### Work order
Below are some entries. Copy each line that holds the string "Distrito".

### Raw data
#####

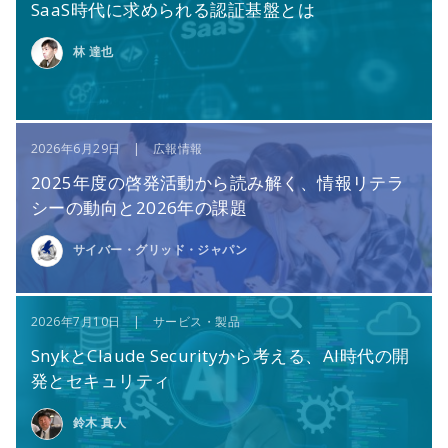
SaaS時代に求められる認証基盤とは
林 達也
2026年6月29日 | 広報情報
2025年度の啓発活動から読み解く、情報リテラ
シーの動向と2026年の課題
サイバー・グリッド・ジャパン
2026年7月10日 | サービス・製品
SnykとClaude Securityから考える、AI時代の開
発とセキュリティ
鈴木 真人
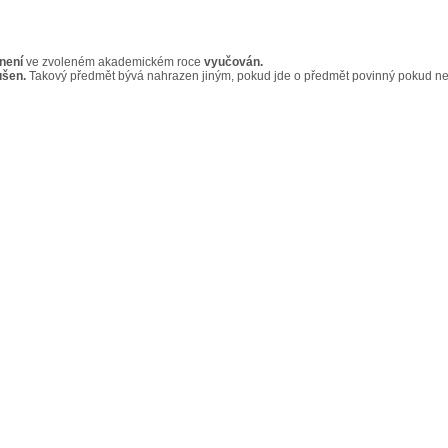
není
ve zvoleném akademickém roce
vyučován.
ušen.
Takový předmět bývá nahrazen jiným, pokud jde o předmět povinný pokud n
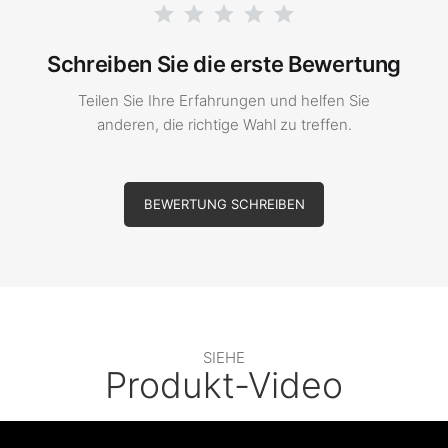
Schreiben Sie die erste Bewertung
Teilen Sie Ihre Erfahrungen und helfen Sie
anderen, die richtige Wahl zu treffen.
BEWERTUNG SCHREIBEN
SIEHE
Produkt-Video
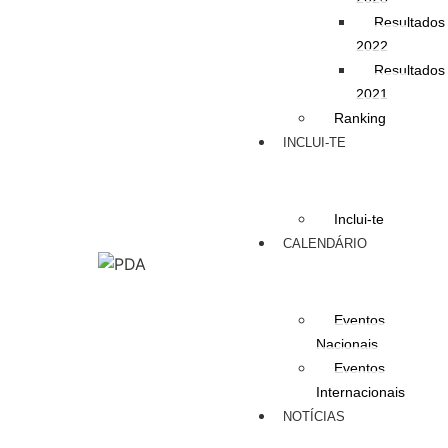
Resultados
2022
Resultados
2021
Ranking
INCLUI-TE
Inclui-te
CALENDÁRIO
Eventos
Nacionais
Eventos
Internacionais
NOTÍCIAS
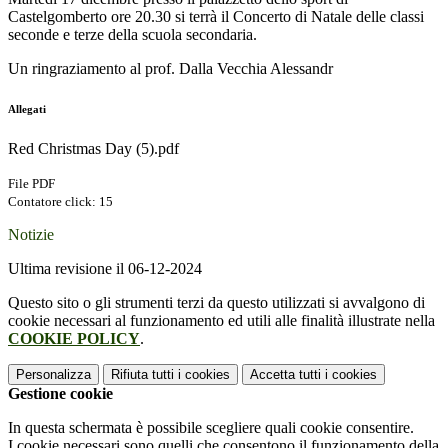
Castelgomberto ore 20.30 si terrà il Concerto di Natale delle classi
seconde e terze della scuola secondaria.
Un ringraziamento al prof. Dalla Vecchia Alessandr
Allegati
Red Christmas Day (5).pdf
File PDF
Contatore click: 15
Notizie
Ultima revisione il 06-12-2024
Questo sito o gli strumenti terzi da questo utilizzati si avvalgono di
cookie necessari al funzionamento ed utili alle finalità illustrate nella
COOKIE POLICY
.
Personalizza
Rifiuta tutti
i cookies
Accetta tutti
i cookies
Gestione cookie
In questa schermata è possibile scegliere quali cookie consentire.
I cookie necessari sono quelli che consentono il funzionamento della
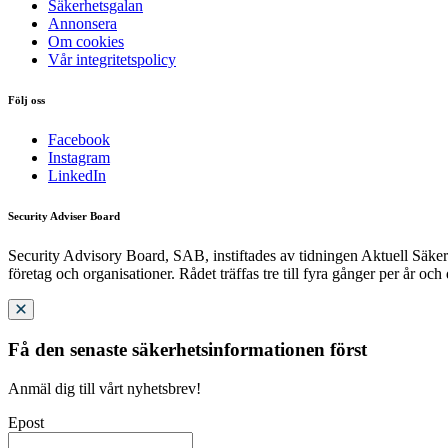
Säkerhetsgalan
Annonsera
Om cookies
Vår integritetspolicy
Följ oss
Facebook
Instagram
LinkedIn
Security Adviser Board
Security Advisory Board, SAB, instiftades av tidningen Aktuell Säkerh
företag och organisationer. Rådet träffas tre till fyra gånger per år och
Få den senaste säkerhetsinformationen först
Anmäl dig till vårt nyhetsbrev!
Epost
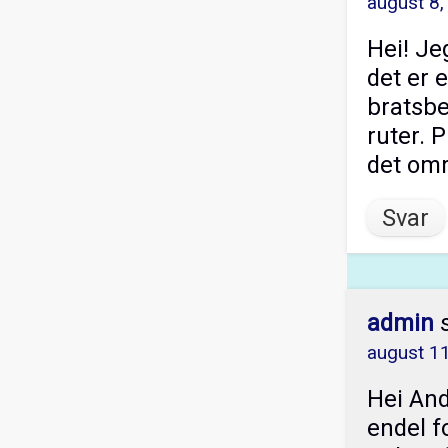
august 8,
Hei! Je
det er 
bratsbe
ruter. 
det om
Svar
admin
august 11
Hei And
endel f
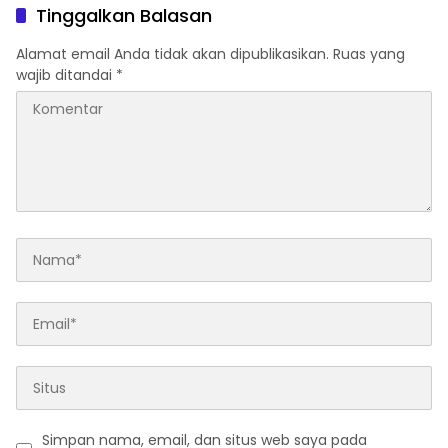
Tinggalkan Balasan
Alamat email Anda tidak akan dipublikasikan.
Ruas yang
wajib ditandai
*
Simpan nama, email, dan situs web saya pada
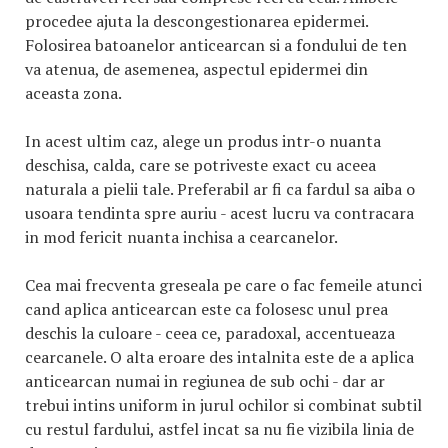
procedee ajuta la descongestionarea epidermei.
Folosirea batoanelor anticearcan si a fondului de ten
va atenua, de asemenea, aspectul epidermei din
aceasta zona.
In acest ultim caz, alege un produs intr-o nuanta
deschisa, calda, care se potriveste exact cu aceea
naturala a pielii tale. Preferabil ar fi ca fardul sa aiba o
usoara tendinta spre auriu - acest lucru va contracara
in mod fericit nuanta inchisa a cearcanelor.
Cea mai frecventa greseala pe care o fac femeile atunci
cand aplica anticearcan este ca folosesc unul prea
deschis la culoare - ceea ce, paradoxal, accentueaza
cearcanele. O alta eroare des intalnita este de a aplica
anticearcan numai in regiunea de sub ochi - dar ar
trebui intins uniform in jurul ochilor si combinat subtil
cu restul fardului, astfel incat sa nu fie vizibila linia de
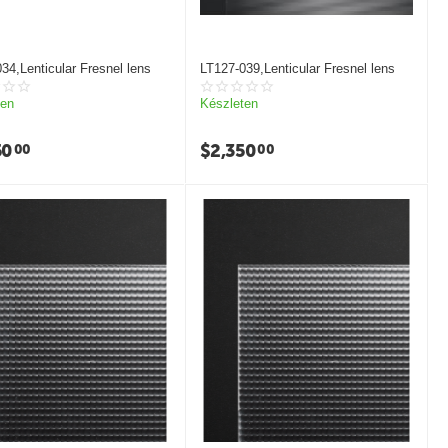
34,Lenticular Fresnel lens
LT127-039,Lenticular Fresnel lens
ten
Készleten
50
$
2,350
00
00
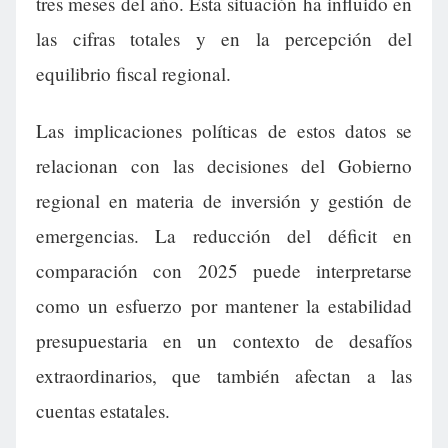
tres meses del año. Esta situación ha influido en
las cifras totales y en la percepción del
equilibrio fiscal regional.
Las implicaciones políticas de estos datos se
relacionan con las decisiones del Gobierno
regional en materia de inversión y gestión de
emergencias. La reducción del déficit en
comparación con 2025 puede interpretarse
como un esfuerzo por mantener la estabilidad
presupuestaria en un contexto de desafíos
extraordinarios, que también afectan a las
cuentas estatales.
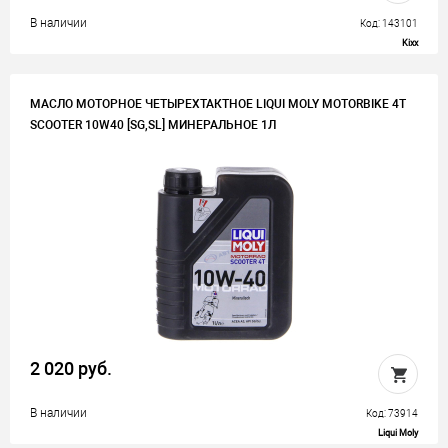
В наличии
Код: 143101
Kixx
МАСЛО МОТОРНОЕ ЧЕТЫРЕХТАКТНОЕ LIQUI MOLY MOTORBIKE 4T
SCOOTER 10W40 [SG,SL] МИНЕРАЛЬНОЕ 1Л
2 020 руб.
В наличии
Код: 73914
Liqui Moly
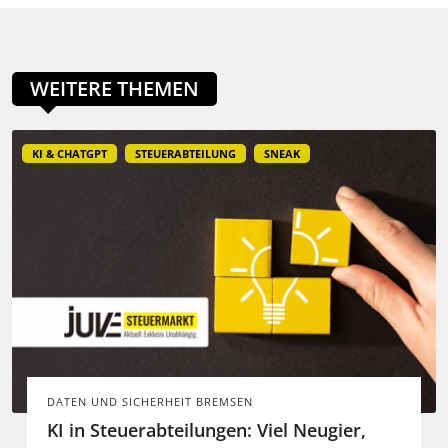
WEITERE THEMEN
KI & CHATGPT
STEUERABTEILUNG
SNEAK
DATEN UND SICHERHEIT BREMSEN
KI in Steuerabteilungen: Viel Neugier,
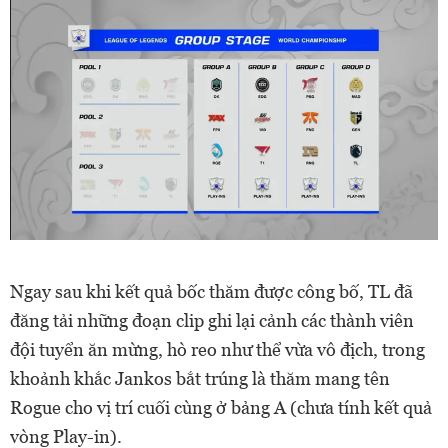
Ngay sau khi kết quả bốc thăm được công bố, TL đã
đăng tải những đoạn clip ghi lại cảnh các thành viên
đội tuyển ăn mừng, hò reo như thể vừa vô địch, trong
khoảnh khắc Jankos bắt trúng là thăm mang tên
Rogue cho vị trí cuối cùng ở bảng A (chưa tính kết quả
vòng Play-in).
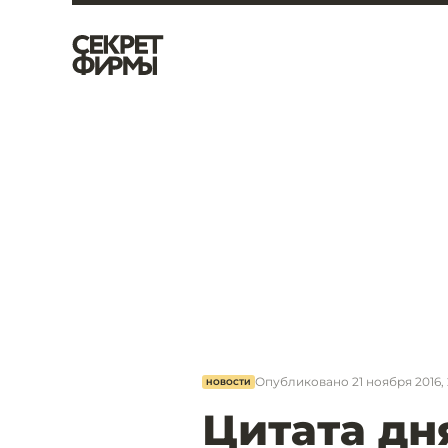
Опубликовано
21 ноября 2016, 
НОВОСТИ
Цитата дн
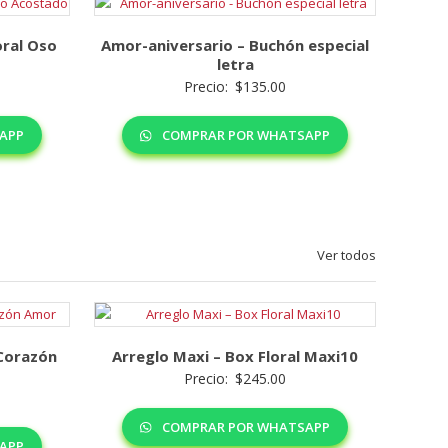
oral Oso
Amor-aniversario – Buchón especial
letra
Precio:
$
135.00
APP
COMPRAR POR WHATSAPP
Ver todos
 Corazón
Arreglo Maxi – Box Floral Maxi10
Precio:
$
245.00
COMPRAR POR WHATSAPP
APP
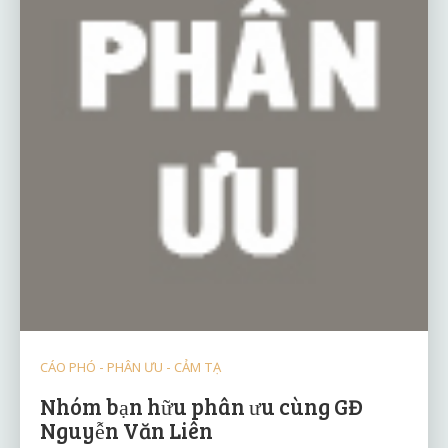
CÁO PHÓ - PHÂN ƯU - CẢM TẠ
Nhóm bạn hữu phân ưu cùng GĐ
Nguyễn Văn Liên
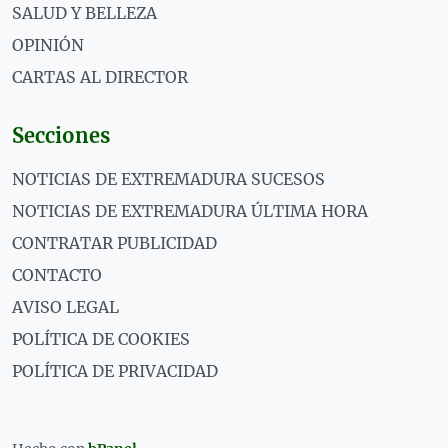
SALUD Y BELLEZA
OPINIÓN
CARTAS AL DIRECTOR
Secciones
NOTICIAS DE EXTREMADURA SUCESOS
NOTICIAS DE EXTREMADURA ÚLTIMA HORA
CONTRATAR PUBLICIDAD
CONTACTO
AVISO LEGAL
POLÍTICA DE COOKIES
POLÍTICA DE PRIVACIDAD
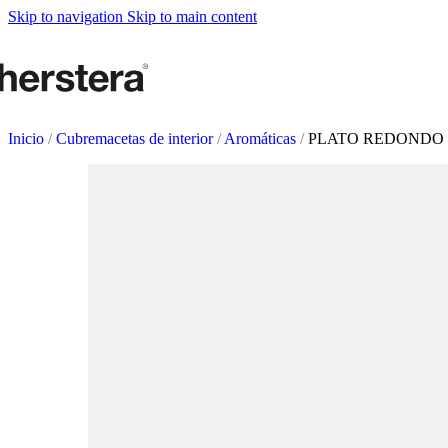
Metal Planter
Skip to navigation
Skip to main content
Deco Planter
Accesorios
HUERTOS URBANO
Mesas de cultivo
Inicio
/
Cubremacetas de interior
/
Aromáticas
/
PLATO REDONDO
Accesorios
ACCESORIOS DE J
Sistemas de autorriego
Regaderas y vaporizadores
Soportes de macetas
Tutores y Celosías
COMPLEMENTOS
Iluminación
Alfombras
Braseros
Pizarras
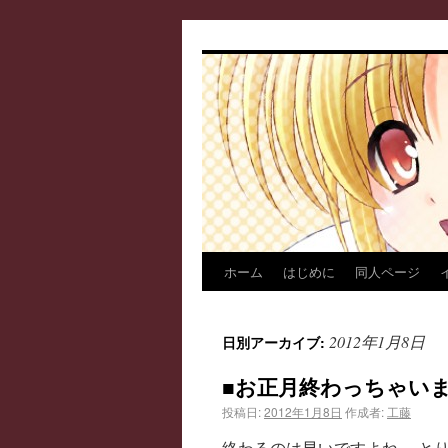
ホーム
はじめに
同人ページ
2012年1月8日
日別アーカイブ:
■お正月終わっちゃい
投稿日:
2012年1月8日
作成者:
工藤
終わるのは早いですよね… と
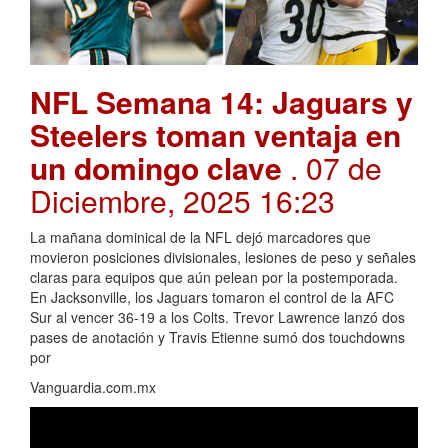
NFL Semana 14: Jaguars y
Steelers toman ventaja en
un domingo clave
. 07 de
Diciembre, 2025 16:23
La mañana dominical de la NFL dejó marcadores que
movieron posiciones divisionales, lesiones de peso y señales
claras para equipos que aún pelean por la postemporada.
En Jacksonville, los Jaguars tomaron el control de la AFC
Sur al vencer 36-19 a los Colts. Trevor Lawrence lanzó dos
pases de anotación y Travis Etienne sumó dos touchdowns
por
Vanguardia.com.mx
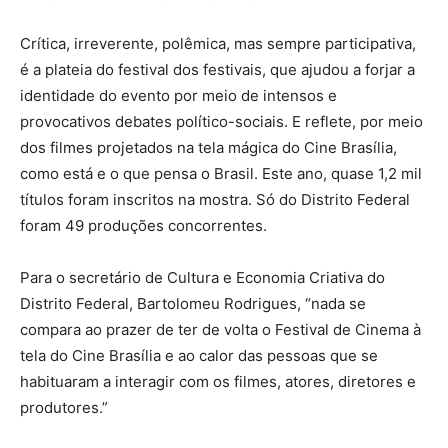
Crítica, irreverente, polêmica, mas sempre participativa,
é a plateia do festival dos festivais, que ajudou a forjar a
identidade do evento por meio de intensos e
provocativos debates político-sociais. E reflete, por meio
dos filmes projetados na tela mágica do Cine Brasília,
como está e o que pensa o Brasil. Este ano, quase 1,2 mil
títulos foram inscritos na mostra. Só do Distrito Federal
foram 49 produções concorrentes.
Para o secretário de Cultura e Economia Criativa do
Distrito Federal, Bartolomeu Rodrigues, “nada se
compara ao prazer de ter de volta o Festival de Cinema à
tela do Cine Brasília e ao calor das pessoas que se
habituaram a interagir com os filmes, atores, diretores e
produtores.”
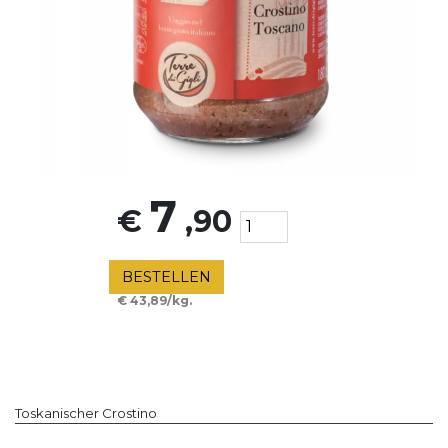
7
€
,90
BESTELLEN
€ 43,89/kg.
Toskanischer Crostino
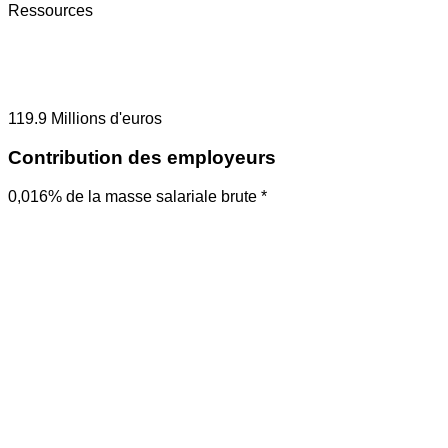
Ressources
119.9
Millions d'euros
Contribution des employeurs
0,016% de la masse salariale brute *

#####

### Expected answer
títulos foram inscritos na mostra. Só do Distrito Federal
Distrito Federal, Bartolomeu Rodrigues, “nada se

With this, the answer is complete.